Maurico Claver-Carone, a Washington lawyer who runs Cuba Democracy Advocates and supports U.S. sanctions against the communist regime, told Reuters the greeting was “unfortunate, but unavoidable and inconsequential.”

Peter Kornbluh, director of the National Security Archive’s Cuba documentation project, gave the widely filmed handshake — the first of its kind since Bill Clinton shook hands with Fidel Castro in 2000 — more importance, calling it a “historical, game-changing” moment.

“The handshake is a timely symbol which only accelerates on both sides the hope for some type of agreement and reconciliation — not only for Alan Gross but other issues that push U.S.-Cuban relations forward,” he said. “Nelson Mandela’s legacy hangs over the imagery of those two leaders pressing the flesh. It would have been inconceivable for them to pass up such an opportunity.”

Added Julia Sweig, director for Latin America studies at the New York-based Council on Relations, in an interview with Reuters: “Perhaps the American and Cuban presidents grasp, with this handshake, that the work they have to do together is far easier than South Africa’s struggle against apartheid.”

The greeting follows by exactly a week a declaration by Cuba’s Ministry of Foreign Affairs that links — in unprecedented detail — the release of Gross, 64, with the case of five Cuban nationals arrested in 1998 and charged with spying against the United States. Three years later, they were sentenced to long terms at federal prisons in Arizona, California, Kentucky and Florida. One of the five, Rene Gonzalez, was released in October 2011 and allowed to return to Cuba this past April.

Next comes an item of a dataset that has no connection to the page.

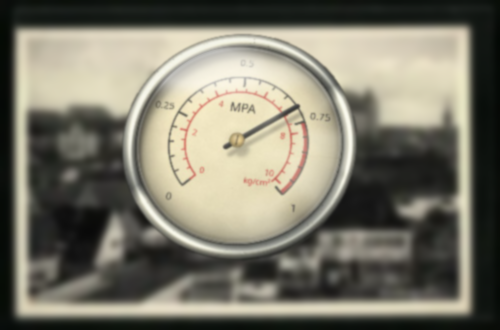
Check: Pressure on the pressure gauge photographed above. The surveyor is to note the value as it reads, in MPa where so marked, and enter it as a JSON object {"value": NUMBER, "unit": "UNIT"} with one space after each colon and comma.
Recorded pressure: {"value": 0.7, "unit": "MPa"}
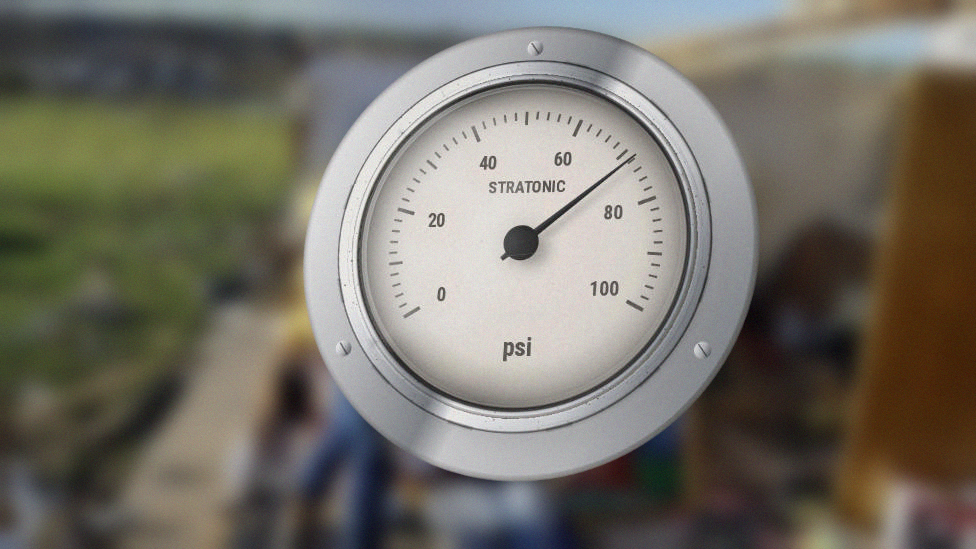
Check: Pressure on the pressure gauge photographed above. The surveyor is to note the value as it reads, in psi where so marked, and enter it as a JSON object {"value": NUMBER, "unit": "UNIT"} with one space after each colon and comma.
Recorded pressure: {"value": 72, "unit": "psi"}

Judy Gross reads a letter from her husband Alan to President Obama at a Dec. 4 rally in Washington's Lafayette Park to urge his release from a Cuban jail. at right is Ronald Halber, executive director of the Rockville-based Jewish Community Relations Council.
Judy Gross reads a letter from her husband Alan to President Obama at a Dec. 4 rally in Washington’s Lafayette Park to urge his release from a Cuban jail. at right is Ronald Halber, executive director of the Rockville-based Jewish Community Relations Council.

Josefina Vidal Ferreiro, the ministry’s director-general for North American affairs, said “the Cuban government reiterates its willingness to establish an immediate dialogue with the U.S. government in order to find a solution to the case of Mr. Gross on a reciprocal basis, which respects the humanitarian concerns of Cuba related to the case of the four Cuban anti-terrorist heroes” who remain incarcerated in U.S. prisons.

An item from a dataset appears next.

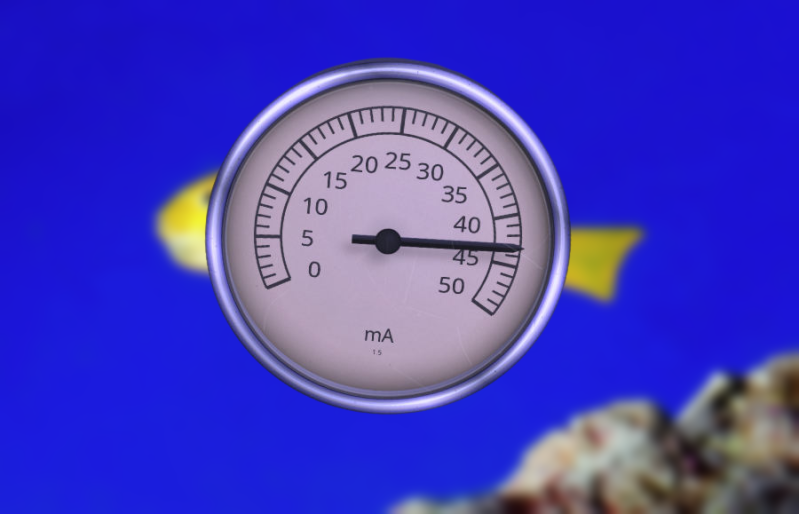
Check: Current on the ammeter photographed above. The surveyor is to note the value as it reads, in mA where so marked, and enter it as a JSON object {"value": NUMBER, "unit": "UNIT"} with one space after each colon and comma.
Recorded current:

“Gerardo Hernandez, Ramon Labañino, Antonio Guerrero and Fernando Gonzalez are serving long and unjust terms for crimes they never committed and which were never proven,” she said. “Their imprisonment has a high human cost to them and their families. They haven’t seen their children grow up, they have health problems and they have been separated from their families and their country for more than 15 years.”

Vidal’s statement drew a distinction between the four Cuban spies and Gross, who was arrested Dec. 3, 2009, right before departing Havana’s Jose Marti International Airport. A subcontractor for the U.S. Agency for International Development, the Potomac resident claimed he was merely trying to help connect Cuba’s tiny Jewish community to the Internet.
But that’s not how Cuba sees it.

“Mr. Gross was detained, processed and punished for violating Cuban laws, for implementing a program financed by the U.S. government whose objective was to destabilize Cuba’s constitutional order through the establishment of illegal and hidden communications systems using noncommercial technologies,” Vidal said. “These actions constitute grave crimes which are severely punished in most countries, including the United States.”

Last week, Secretary of State John Kerry revealed that the White House is conducting behind-the-scenes talks to win Gross’ release.

“We’ve had any number of initiatives and outreaches over the last several years and engagement with a number of different individuals who have traveled to Cuba,” Kerry said during a Dec. 5 press conference at NATO headquarters in Belgium. “And we are currently engaged in some discussions regarding that, which I’m not at liberty to go into any kind of detail.”